Detroit’s not in desperate shape — if you count all of it

Jack Lessenbury.
Jack Lessenbury.

DETROIT — Suppose I told you that most of what you think you know about Detroit is wrong, and that the city is largely thriving.

That it has one of the highest job creation rates in the nation, even after taking a serious hit from the near-death and permanent contraction of the domestic auto industry five years ago.

That most Detroiters are in fact white, that many are affluent, and that there has been very little real population loss.

All that may sound crazy. But there is, in fact, more than one Detroit.

The one covered incessantly by the national media looks nothing like the place described above. That Detroit is a desperately poor city, whose ruined neighborhoods largely look like a third-world village or a bombed-out German city at the end of World War II.

That Detroit has been taken over by the state and has filed for bankruptcy. Everything the city owns has been mortgaged, and the city has nearly $20 billion in unfunded liabilities.

That Detroit is nearly all black, and poorly educated. It has horrible city services, dysfunctional schools, and high crime rates. That Detroit’s real unemployment rate, the mayor says, may be 40 percent or more. Estimates are that there are only 685,000 or so people left in that Detroit.

But they are surrounded by the rest of Detroit: the 3.7 million or so other people who live in the six-county metropolitan region.

They are much better off, and have better schools and opportunities. Meet them in an airport in San Diego or Atlanta, and they are unlikely to say they are from Canton, Bloomfield Township, or a dozen other places nobody knows.

They’ll say they are from Detroit. Then they’ll begin to explain.

Why is the original Detroit in such terrible shape?

There are many reasons, but the fact that there are two Detroits is a big part of the reason. Urbanologist David Rusk, a former mayor of Albuquerque, is fascinated by what makes cities thrive, and what makes them die. Twenty years ago, in his landmark book Cities Without Suburbs, he conclusively demonstrated a key fact about America’s cities: “The real city is the total metropolitan area, city and suburb,” he said.

What makes the difference between thriving and dying cities? Elasticity. Cities that were “elastic” — that could annex other communities and expand territory — nearly always got richer and stronger. Cities that did not expand declined.

Looked at one way, Detroit did continue to expand. The city’s population officially peaked in 1950, when it had 1,849,568 people. Since then, Detroit has continually shrunk. But not really.

The metropolitan area had 3.2 million residents in 1950. Half a century later, that total had risen to almost 4.5 million.

That should have meant a bigger, not small, tax base. But while the vast majority of people came to the area for Detroit jobs, within a few decades they no longer lived in — or paid taxes to — Detroit. That, rather than race, may be the biggest problem.

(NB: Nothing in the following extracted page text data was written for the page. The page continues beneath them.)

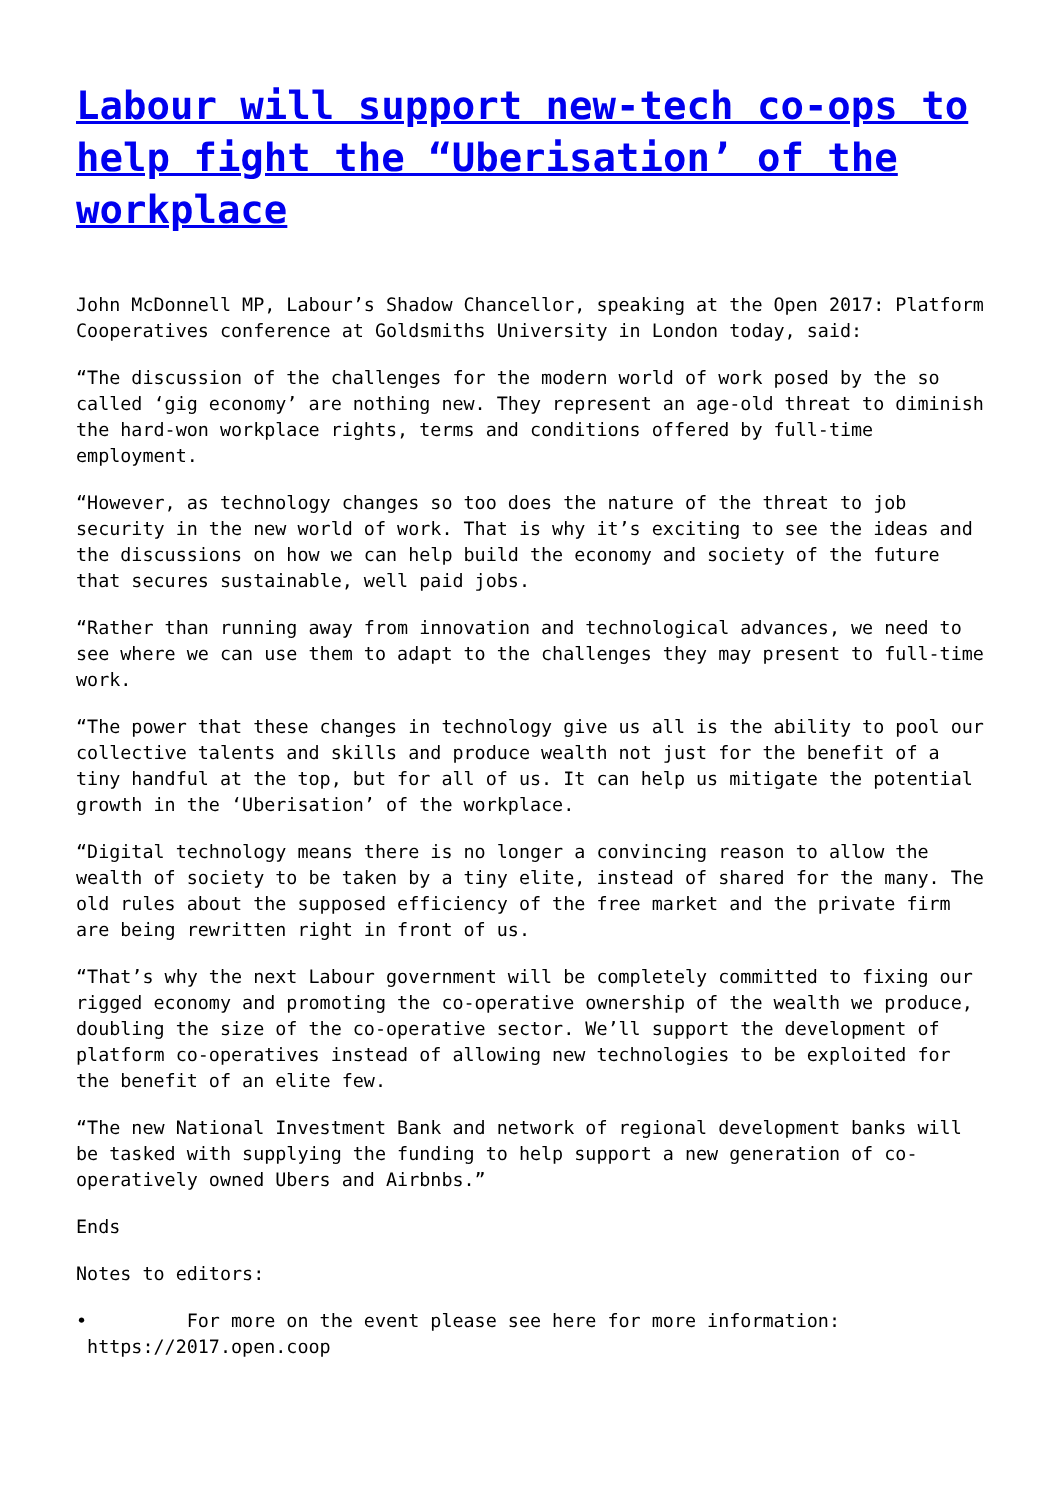Labour will support new-tech co-ops to help fight the “Uberisation’ of the workplace
John McDonnell MP, Labour’s Shadow Chancellor, speaking at the Open 2017: Platform Cooperatives conference at Goldsmiths University in London today, said:
“The discussion of the challenges for the modern world of work posed by the so called ‘gig economy’ are nothing new. They represent an age-old threat to diminish the hard-won workplace rights, terms and conditions offered by full-time employment.
“However, as technology changes so too does the nature of the threat to job security in the new world of work. That is why it’s exciting to see the ideas and the discussions on how we can help build the economy and society of the future that secures sustainable, well paid jobs.
“Rather than running away from innovation and technological advances, we need to see where we can use them to adapt to the challenges they may present to full-time work.
“The power that these changes in technology give us all is the ability to pool our collective talents and skills and produce wealth not just for the benefit of a tiny handful at the top, but for all of us. It can help us mitigate the potential growth in the ‘Uberisation’ of the workplace.
“Digital technology means there is no longer a convincing reason to allow the wealth of society to be taken by a tiny elite, instead of shared for the many. The old rules about the supposed efficiency of the free market and the private firm are being rewritten right in front of us.
“That’s why the next Labour government will be completely committed to fixing our rigged economy and promoting the co-operative ownership of the wealth we produce, doubling the size of the co-operative sector. We’ll support the development of platform co-operatives instead of allowing new technologies to be exploited for the benefit of an elite few.
“The new National Investment Bank and network of regional development banks will be tasked with supplying the funding to help support a new generation of co-operatively owned Ubers and Airbnbs.”
Ends
Notes to editors:
• For more on the event please see here for more information:
https://2017.open.coop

In his book Two Nations, Andrew Hacker, a political scientist, showed that integration has essentially failed — that whites tend to leave any neighborhood in which blacks are more than 10 percent of the population. This seems to have been especially true in Detroit.

And Detroit is an anomaly among cities for reasons other than race. Founded in 1701, Detroit was a medium-sized town at best for centuries.

Then came the automobile. Detroit, which had 285,000 residents in 1900, had almost 1.6 million by 1930. The newcomers poured in from the south, from the countryside, from eastern and southern Europe.

They stayed a generation. But when the freeways opened up the suburbs in the 1950s, they had no long history with the city, little nostalgia holding them there, and little incentive to stay. People left for the suburbs, in some cases moving a single block away, and Detroit lost the power to tax them.

The city responded by increasing taxes on those who remained, which drove more people to leave, increasing the speed of the vicious cycle. Detroit promised benefits and pensions to city workers, hoping to have the money to pay them.

But it didn’t. In recent years, black flight has succeeded white flight. Detroit has fewer black residents than it did in 1970; fewer white ones than in 1870. Now there will be bankruptcy, and trauma for those who will lose things they never imagined losing.

Eventually, a Detroit shorn of its debts should emerge.

But if those in power choose to ignore the fact that the city is indeed the metropolitan area, and don’t provide for some form of revenue and power sharing across the region, it is hard, if not impossible, to see how Detroit can possibly survive, let alone thrive.

Nor is it easy to see how Michigan can have much of a future, if its largest city remains largely a penniless and blighted ruin.

Jack Lessenberry, a member of the journalism faculty at Wayne State University in Detroit and The Blade’s ombudsman, writes on issues and people in Michigan.